Die Entscheidung basiert laut Werner auf einer umfassenden Analyse der sportlichen, wirtschaftlichen und infrastrukturellen Rahmenbedingungen. Auf der Finanzierungsseite konnte das Budget der vergangenen Erstliga-Saison nicht in vollem Umfang gesichert werden. Der Wegfall eines Hauptsponsors sowie die deutliche Reduzierung eines weiteren Engagements hätten eine Kaderplanung auf Erstliga-Niveau nur unter erheblichen Einschränkungen ermöglicht. Zuletzt war die Unternehmensgruppe intaurus als Hauptsponsor aktiv.

Doch es geht nicht nur ums Geld. Der Verein betont, dass Wettbewerbsfähigkeit im modernen Volleyball auch von Faktoren wie Wohnraum, beruflichen Perspektiven und einem leistungsfähigen Unterstützungsumfeld für Spieler abhängt.

Hinzu kommt der organisatorische Kraftakt, den eine Bundesligasaison bedeutet. Dieser wurde bislang von einem zahlenmäßig begrenzten Kreis Ehrenamtlicher gestemmt. Der Verein möchte diese Belastung künftig auf mehr Schultern verteilen und langfristig tragfähigere Strukturen aufbauen. Unter anderem durch einen hauptamtlichen Cheftrainer und weitere professionelle Strukturen.

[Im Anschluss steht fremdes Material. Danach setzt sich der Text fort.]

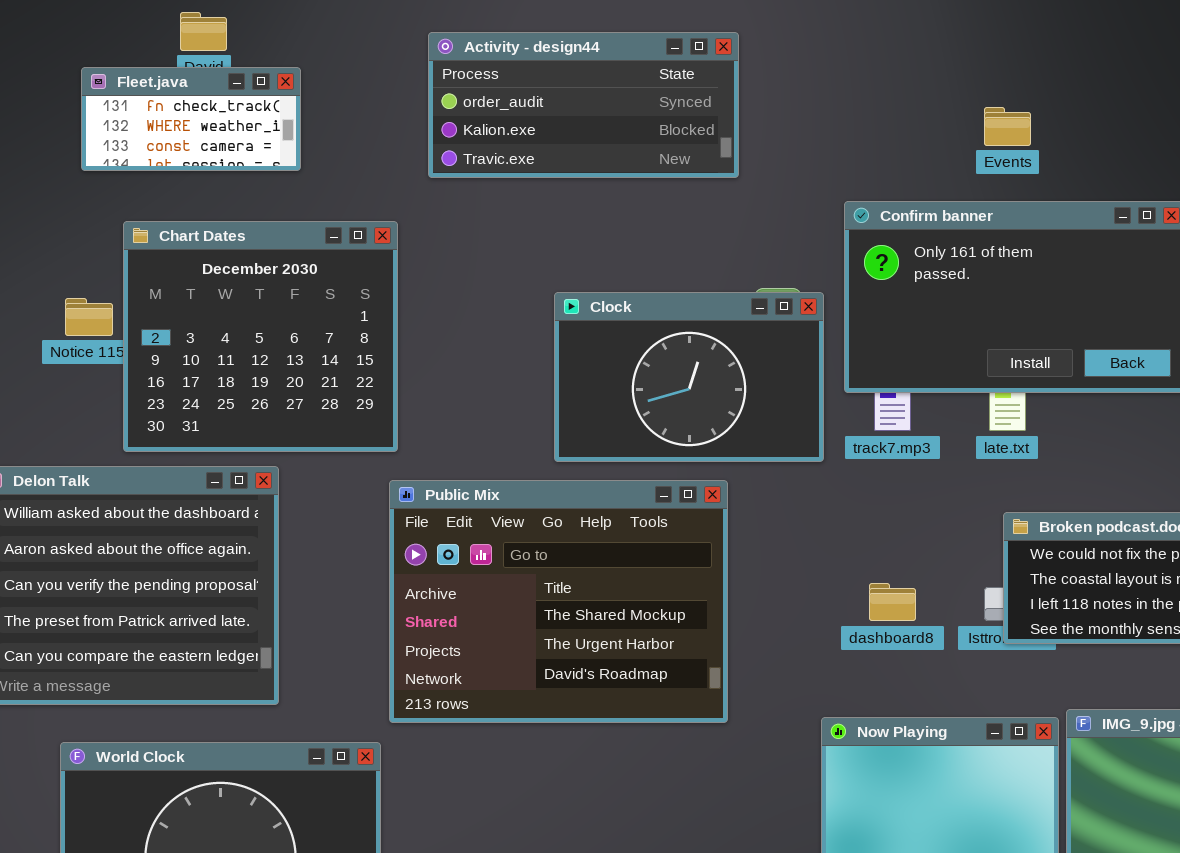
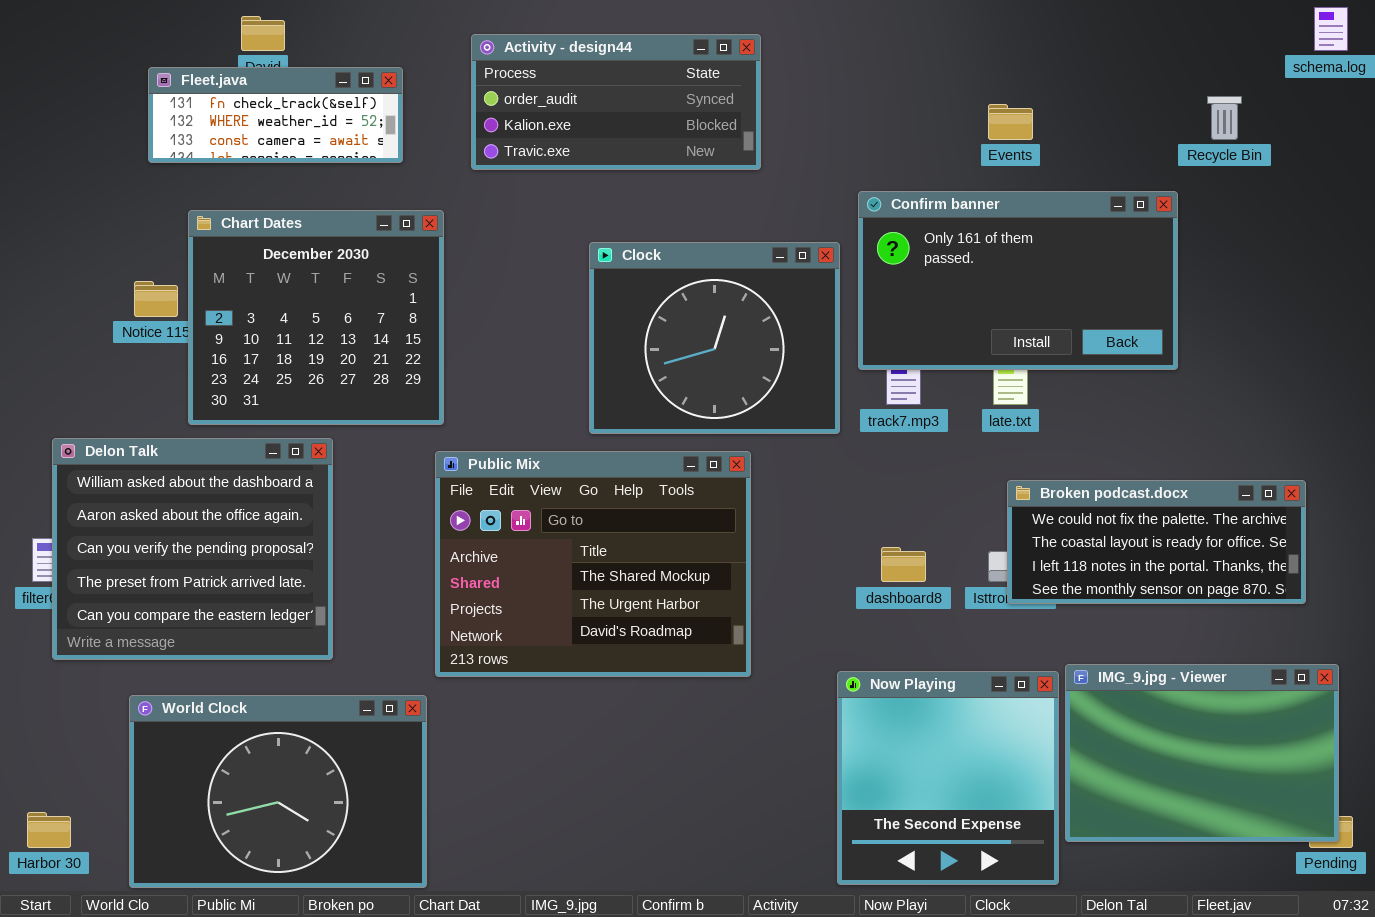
Fleet.java: [81,67,301,171] -> [148,67,403,163], resized
Clock: [554,292,824,462] -> [589,242,840,434], resized

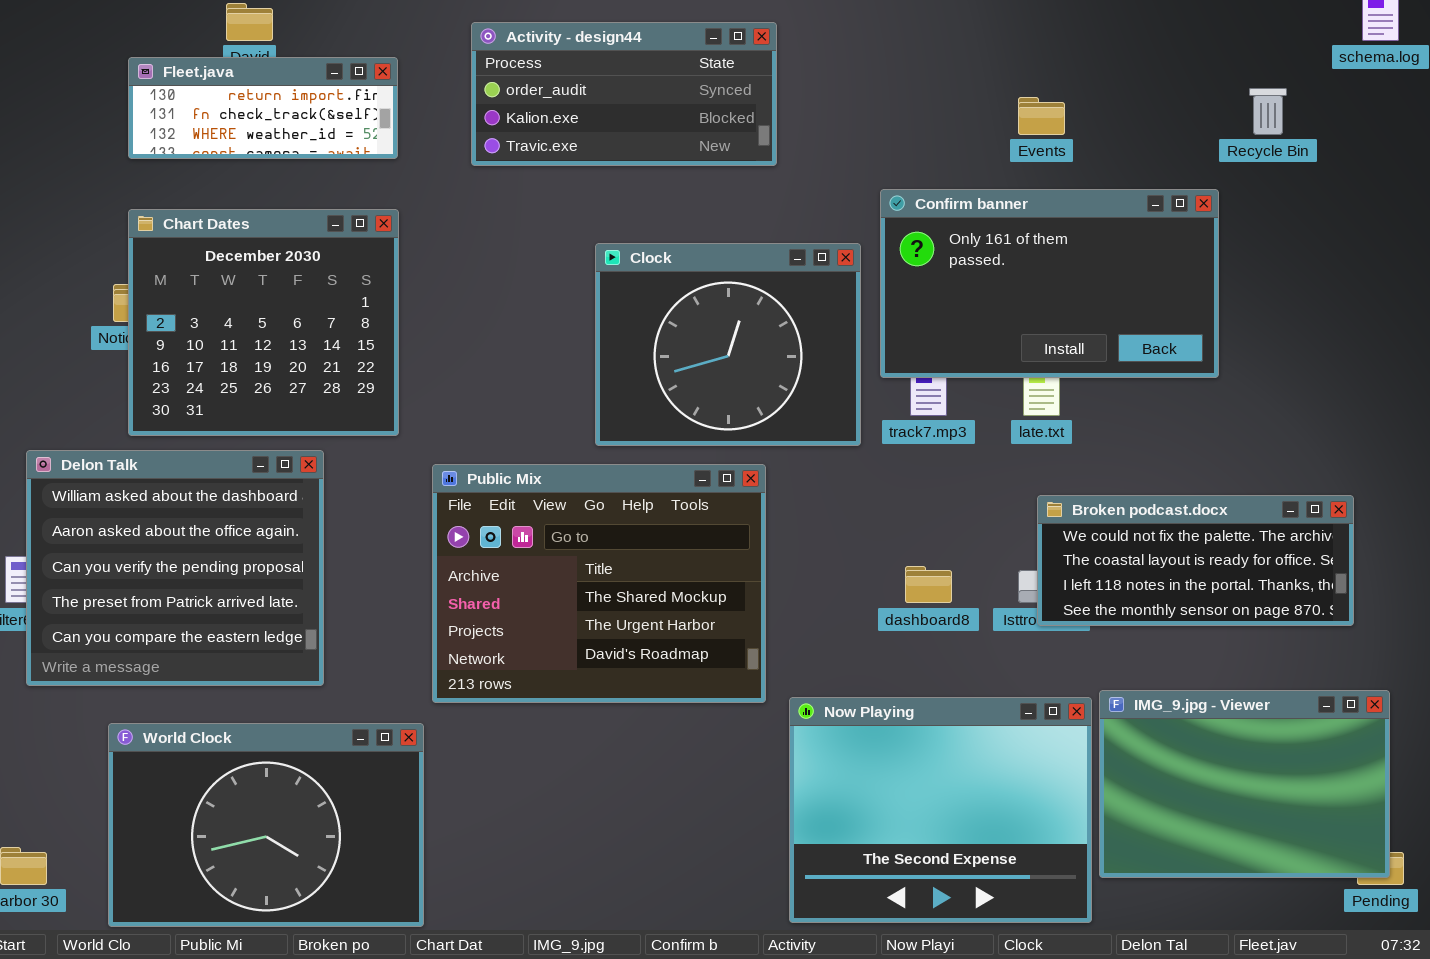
Fleet.java: [148,67,403,163] -> [128,57,398,159], scrolled up 1 row
Chart Dates: [188,210,444,425] -> [128,209,399,436], moved
Now Playing: [837,671,1059,885] -> [789,697,1092,923], resized

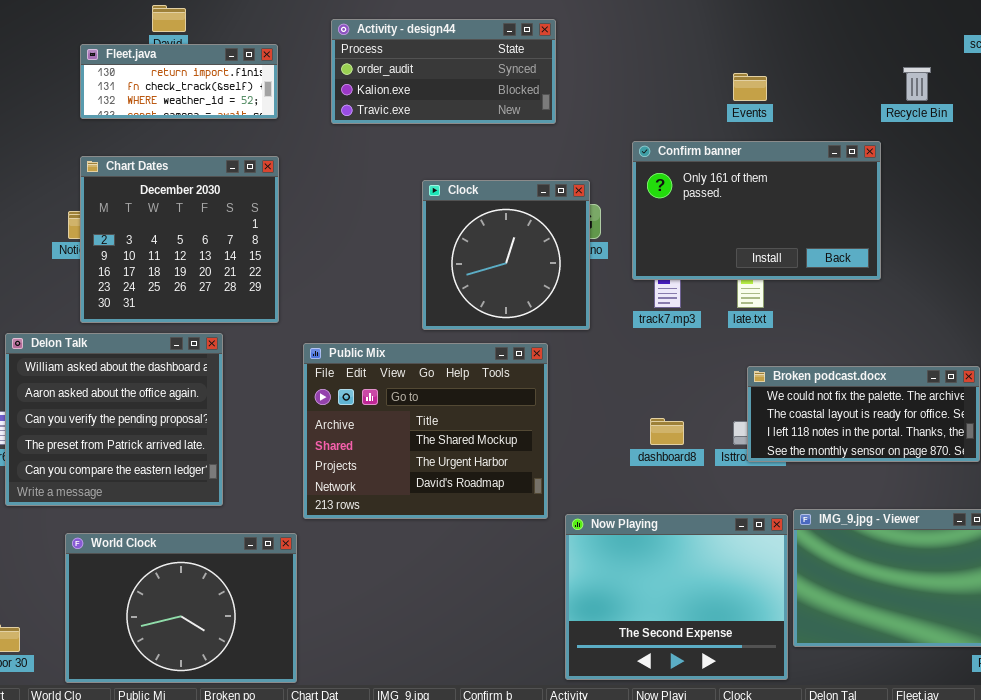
Clock: [595,243,861,446] -> [422,180,590,330], resized

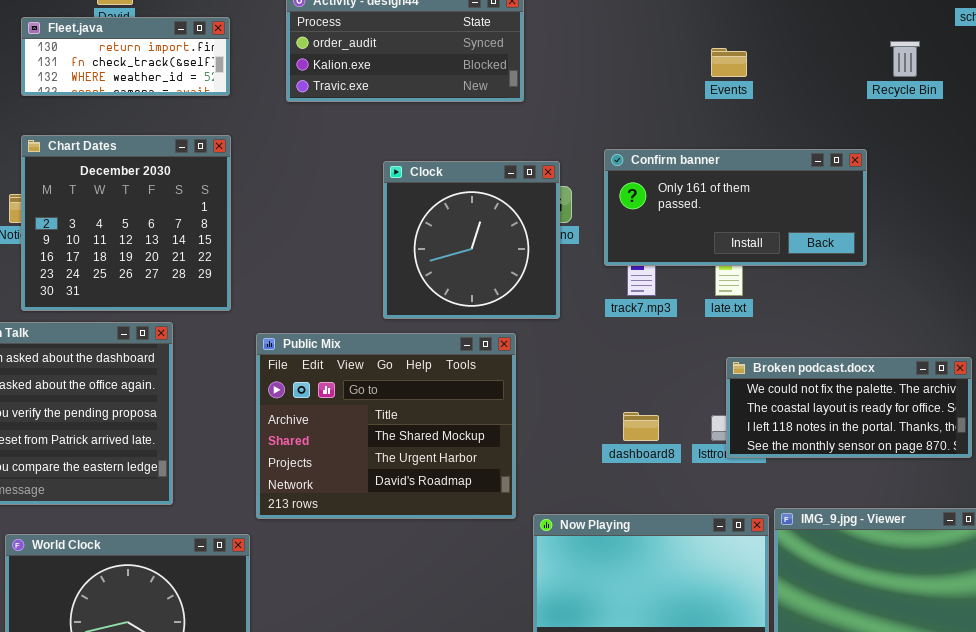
Confirm banner: [632,141,881,280] -> [604,149,867,266], resized

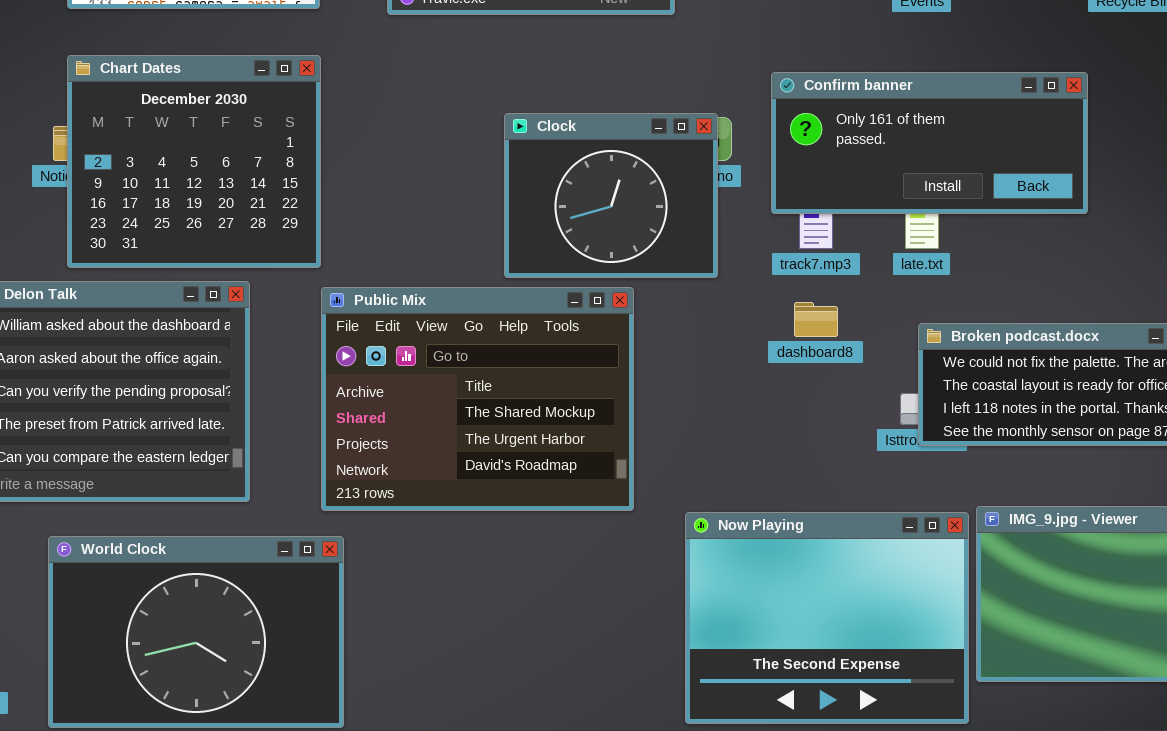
Clock: [383,161,560,319] -> [504,113,718,278], resized
Public Mix: [256,333,516,519] -> [321,287,634,511], moved
dashboard8: [623,412,659,441] -> [794,302,838,337], moved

Großer Kaderumbruch erwartet

Nahezu alle Spieler werden den Klub verlassen. Wie Volleyball Insider aus Spielerkreisen erfuhr, befinden sich lediglich Luca Russelmann, Patrick Rupprecht, Marvin Primus und Fabian Suck bisher in Gesprächen mit dem Verein über einen möglichen Verbleib. Trainer Patrick Steuerwald, der vier Jahre für den Verein tätig war, wurde bereits von den Barock Volleys MTV Ludwigsburg unter Vertrag genommen.

Der mittelfristige sportliche Anspruch bleibt dabei unverändert: Die ASV Volleys wollen perspektivisch in die 1. Bundesliga zurückkehren. Dieser Weg ist laut Verein eng verknüpft mit dem geplanten Neubau einer modernen Spielstätte in Dachau. Dies gestaltet sich bislang jedoch als äußerst schwierig.